For the past 14 months, I've had the privileged to serve as a member of our ward's primary presidency. This was my first calling in over a year, and although I was excited to be doing something more than "just going to church" I was also nervous and overwhelmed, a feeling that I'm sure many would get from this calling. Reflecting back now, I have a much stronger testimony of the Savior's love for me -- and it all is because of my time in Primary. I know that I was put in that calling for personal growth -- it feels impossible to not grow in spirit when you are around God's children. Heavenly Father knows me and knows what I need and I'm so grateful that I was looked after by him. I am also so very grateful for the friendships that I have made. The four sisters that I served with have become very dear to me and I will cherish their friendships forever.

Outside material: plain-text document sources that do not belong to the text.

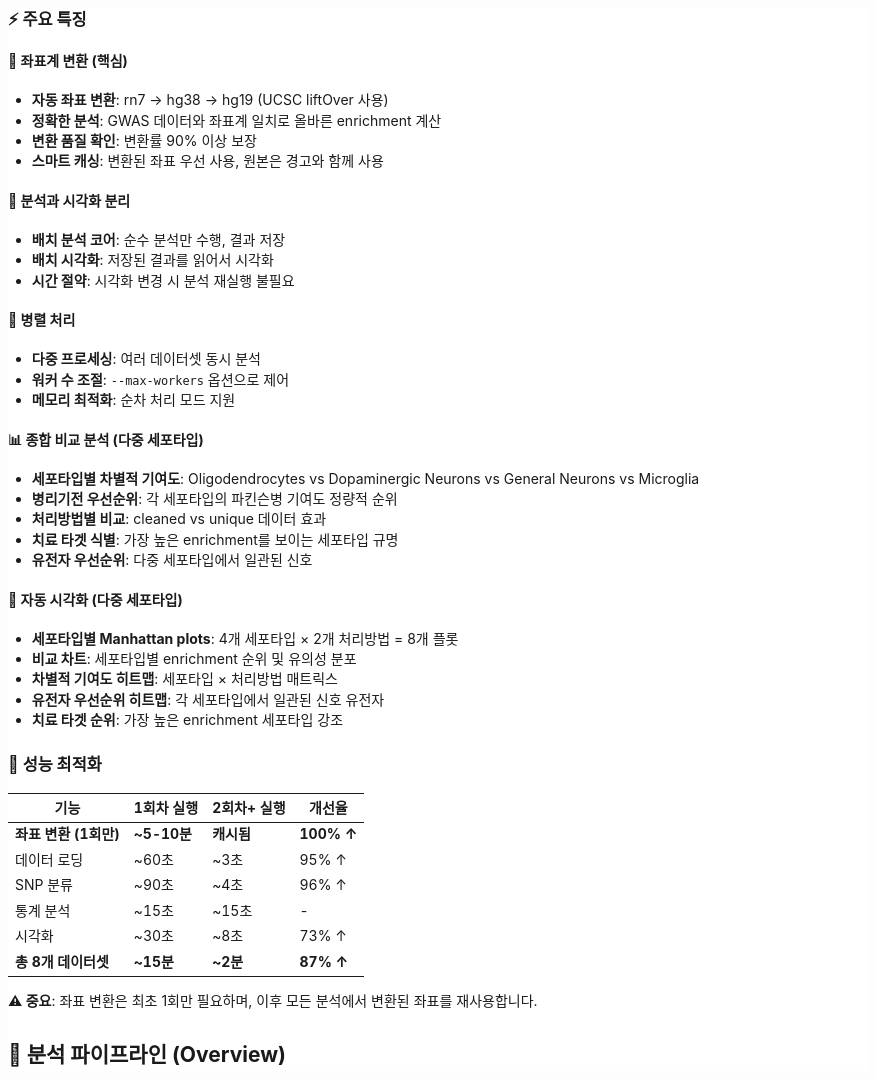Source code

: ### ⚡ **주요 특징**

#### 🔄 **좌표계 변환 (핵심)**
- **자동 좌표 변환**: rn7 → hg38 → hg19 (UCSC liftOver 사용)
- **정확한 분석**: GWAS 데이터와 좌표계 일치로 올바른 enrichment 계산
- **변환 품질 확인**: 변환률 90% 이상 보장
- **스마트 캐싱**: 변환된 좌표 우선 사용, 원본은 경고와 함께 사용

#### 🔬 **분석과 시각화 분리**
- **배치 분석 코어**: 순수 분석만 수행, 결과 저장
- **배치 시각화**: 저장된 결과를 읽어서 시각화
- **시간 절약**: 시각화 변경 시 분석 재실행 불필요

#### 🚀 **병렬 처리**
- **다중 프로세싱**: 여러 데이터셋 동시 분석
- **워커 수 조절**: `--max-workers` 옵션으로 제어
- **메모리 최적화**: 순차 처리 모드 지원

#### 📊 **종합 비교 분석 (다중 세포타입)**
- **세포타입별 차별적 기여도**: Oligodendrocytes vs Dopaminergic Neurons vs General Neurons vs Microglia
- **병리기전 우선순위**: 각 세포타입의 파킨슨병 기여도 정량적 순위
- **처리방법별 비교**: cleaned vs unique 데이터 효과
- **치료 타겟 식별**: 가장 높은 enrichment를 보이는 세포타입 규명
- **유전자 우선순위**: 다중 세포타입에서 일관된 신호

#### 🎨 **자동 시각화 (다중 세포타입)**
- **세포타입별 Manhattan plots**: 4개 세포타입 × 2개 처리방법 = 8개 플롯
- **비교 차트**: 세포타입별 enrichment 순위 및 유의성 분포
- **차별적 기여도 히트맵**: 세포타입 × 처리방법 매트릭스
- **유전자 우선순위 히트맵**: 각 세포타입에서 일관된 신호 유전자
- **치료 타겟 순위**: 가장 높은 enrichment 세포타입 강조

### 🔧 **성능 최적화**

| 기능 | 1회차 실행 | 2회차+ 실행 | 개선율 |
|------|-----------|------------|--------|
| **좌표 변환 (1회만)** | **~5-10분** | **캐시됨** | **100% ↑** |
| 데이터 로딩 | ~60초 | ~3초 | 95% ↑ |
| SNP 분류 | ~90초 | ~4초 | 96% ↑ |
| 통계 분석 | ~15초 | ~15초 | - |
| 시각화 | ~30초 | ~8초 | 73% ↑ |
| **총 8개 데이터셋** | **~15분** | **~2분** | **87% ↑** |

**⚠️ 중요**: 좌표 변환은 최초 1회만 필요하며, 이후 모든 분석에서 변환된 좌표를 재사용합니다.

## 🔬 분석 파이프라인 (Overview)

I didn't realize how hard it would be to leave my ward family. Moving as a youth, I was emotionally devastated every time we had to pack up and leave -- but as an adult ... I've been totally fine with this move! Up until now. I am grateful for my time here; I'm grateful for such a wonderful home and friends who love me and my family. We feel at such peace with our move -- but it still is hard. Very bittersweet.
I have the best job in the whole world -- I am the momma of a GREAT 4 year old who I am over the moon about -- and a beautiful, growing like a weed, little princess who, unbelievably, now is 1 years old! I love my family more than words can express. To make matters even BETTER, I have the best partner in crime that I could ever imagine. I have so much fun with my family and I am working on eternity with them!